The only time I’ve felt the same sense of dread at the possible impending collapse of the world was right after the 2016 election, but then it was about things that might possibly happen in the coming year, and now it’s about things that are happening at this moment: more than a hundred cases in my state of Massachusetts, some of those right here in Boston, and we’re told that’s only the tip of the iceberg. Dr. Fauci says the current numbers are like starlight – it’s not light from “now,” it’s light from however long ago it took to reach you. In other words, the cases we’re hearing about today are the ones that were created weeks ago; the number of cases today is larger by a possibly staggering amount.

I got decent sleep on Friday night, and today I’m feeling calmer. I wish I could report that some technique I had used on Thursday or Friday was particularly effective at getting through the panic. Every technique did something but nothing “cured” it.
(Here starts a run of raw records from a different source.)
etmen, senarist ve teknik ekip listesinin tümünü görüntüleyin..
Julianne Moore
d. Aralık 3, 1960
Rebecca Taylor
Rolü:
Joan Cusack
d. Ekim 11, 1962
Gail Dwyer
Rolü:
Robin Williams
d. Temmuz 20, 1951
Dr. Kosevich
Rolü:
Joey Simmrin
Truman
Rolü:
The mental model of “anxiety as energy” is helpful, I think, as a way of separating the physical sensation from one’s ideas about the sensation. The feeling of anxiety means your body is trying to be helpful. It doesn’t mean you’re going to die. So when you feel the skin tingling, the tremor, the queasiness, don’t let it freak you out. Don’t let the sensation persuade you that something’s wrong with you, or that things are worse than they are. Helpful advice, yes, but it might not be enough to make the sensations stop – they might continue all day no matter how maturely or wisely you interpret them.

Exercise is effective, I think, but Thursday’s lesson was: don’t overdo it. In a state of extreme anxiety you might be tempted to exercise a lot more than you probably should, especially if it keeps bringing relief, but if you don’t get good sleep afterwards you’ll be doubly drained the next day. Moderation.

Deep breathing has been helpful over the past few days but at many times I’ve just been too agitated to stay focused on it. I wonder if I just needed to go through two days of shock and mental upheaval to get adjusted to a new normal. Today I puttered around and didn’t do much of anything. No shaking sensations.

It’s easy to get wrapped up in personal introspection when keeping a journal. I kept a private one from 1998 through 2010 and then it tapered off in the following years. One of the reasons I stopped is that I got tired of talking about myself to myself. Those kind of discussions can easily end up following anxieties down a rat hole. I’ll try to do something a little differently this time around and always mention a few simple things that made my day brighter, even if by just a little bit:

Oatmeal breakfast was comforting as usual.

Good weather, a few hours of sun.

Played a bit on my new instrument – a banjo – learning my first tune on it, “Shady Grove.”

Did some composting.

Took a look at our garden beds and thought about spring planting.

Wore more layers than I needed (it wasn’t particularly cold) and enjoyed the feeling of being bundled up.